Monthly Archives: July 2017

How Installment Loan Lenders Qualify Borrowers Who are Self-Employed

Installment loan lenders usually have a stricter application process for those who are self-employed. For people who get employed, they only need to show 3 months of a paystub. The difference between borrowers who are employed and borrowers who are self-employed is that those who are employed have a stable income.

For self-employed borrowers, their monthly income can fluctuate so the lender has the lesser assurance of your income level. This is why you need to submit more paperwork as income proof if you are a self-employed. The purpose of the lender requiring you to submit more paperwork is to determine whether you have a reliable income.
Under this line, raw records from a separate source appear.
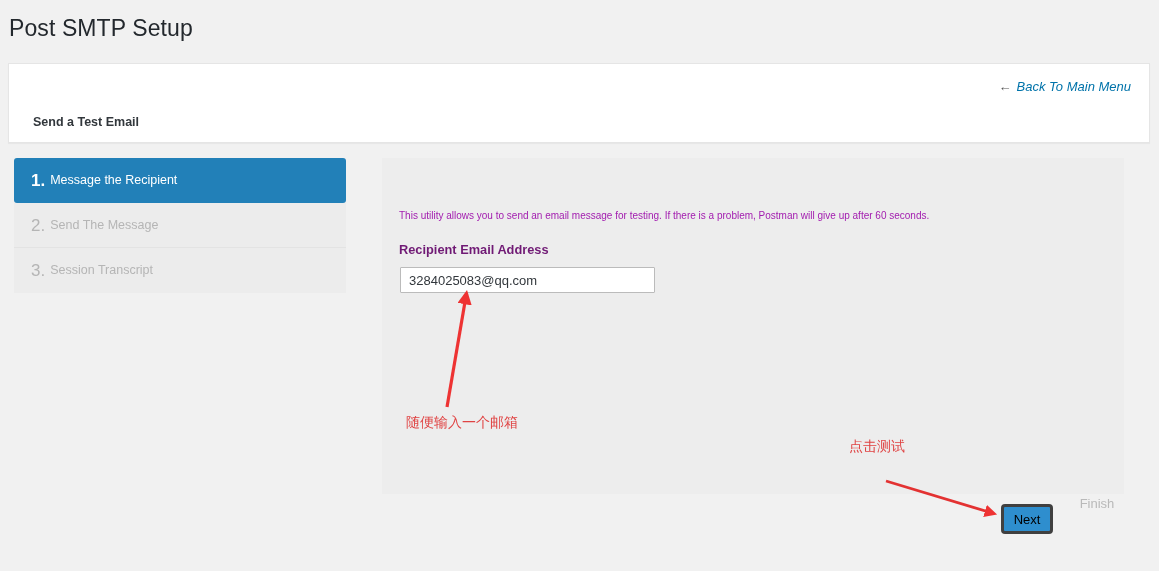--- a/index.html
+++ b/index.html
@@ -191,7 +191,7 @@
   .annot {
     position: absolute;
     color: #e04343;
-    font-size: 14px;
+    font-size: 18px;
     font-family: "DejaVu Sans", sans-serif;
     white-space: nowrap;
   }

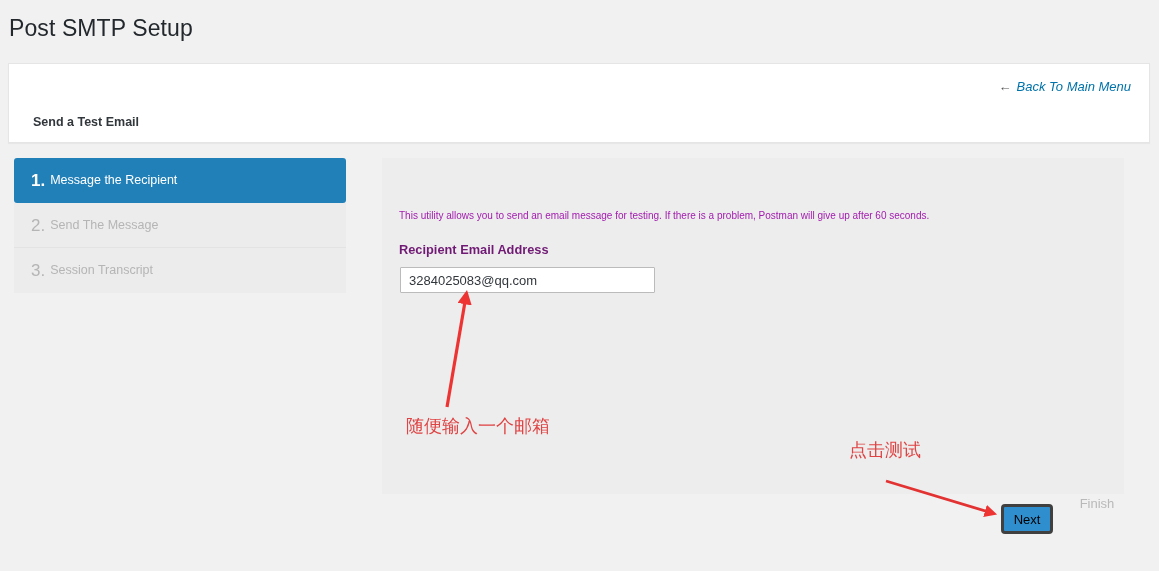--- a/index.html
+++ b/index.html
@@ -175,14 +175,14 @@
   #btn-finish {
     position: absolute;
     left: 1068px;
-    top: 488px;
+    top: 528px;
     width: 58px;
     height: 30px;
     background: transparent;
     border: none;
     color: #b9b9b9;
     font-family: "Liberation Sans", sans-serif;
-    font-size: 13px;
+    font-size: 17px;
     cursor: default;
     padding: 0;
   }

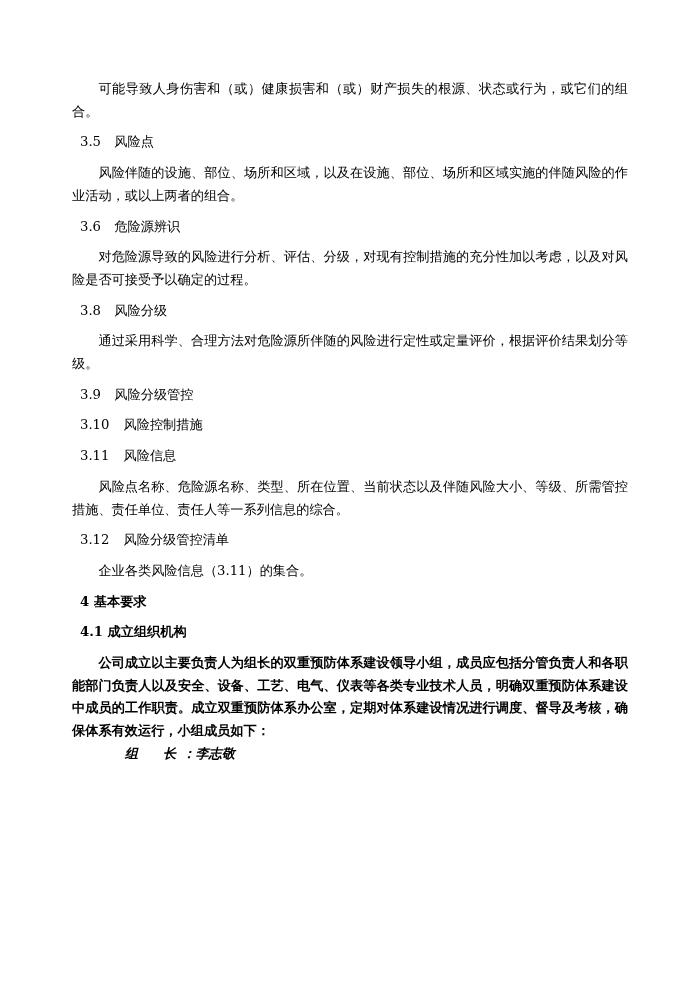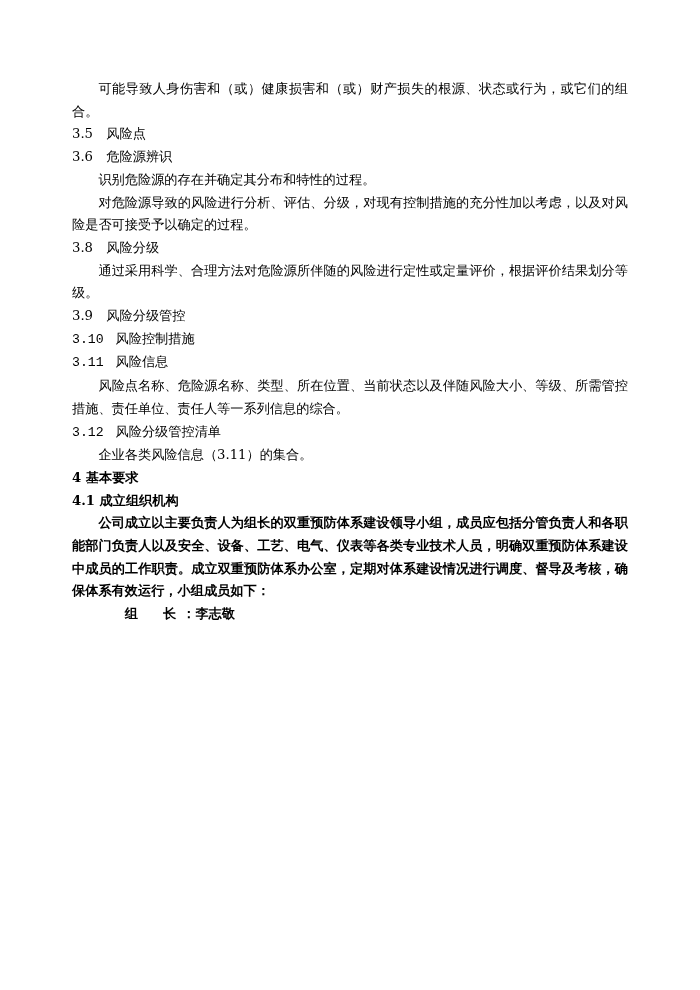--- a/index.html
+++ b/index.html
@@ -36,7 +36,7 @@
     text-indent: 2em;
   }
   .heading {
-    margin: 0;
+    margin: 8px;
     text-indent: 0;
   }
   .heading .num {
If you are someone who earns a living as a self-employed, you should prepare at least 2 years of income proof. They will calculate your average annual income by dividing the total of the annual income of the two years by two. For example, if you earn $60,000 in the first year and $80,000 in the second year, they will record down your average annual income as $70,000 even though you may be earning more this year.

Some of the income proof that they usually require from self-employed applicants are income tax returns, profit and loss statement, deposited checks, and bank account statement. When you apply for the loan, you are authorizing the lender to obtain the tax return from the IRS. It is important that you submit copies of the paperwork together in neat sequence. If you have good documentation records, the application process will be smooth and they will soon approve your loan.

The lender will put emphasis on the net income instead of the gross income you earn. The net income is the gross income minus all the expenses of your online business. Some self-employed borrowers may feel frustrated about having to file complicated paperwork but these policies are designed to protect the borrowers. The lender does not want to extend the loan to risky borrowers and their aim of setting up the complicated procedure is to ensure that they are able to afford to make the monthly repayment.

The requirement for applying a personal loan is different than the requirement for a business loan. For a personal loan, the loan approval decision is based primarily on the income tax return. If you are applying for a business loan, they will check your business to see if it is making or losing money. If you are planning to get a loan, you should always document all your financial history.

It can be hard to obtain a loan if you are self-employed for less than 2 years. When you are submitting a loan application, make sure your credit score is accurate. If you can put down more down payments, you might be able to get approved faster.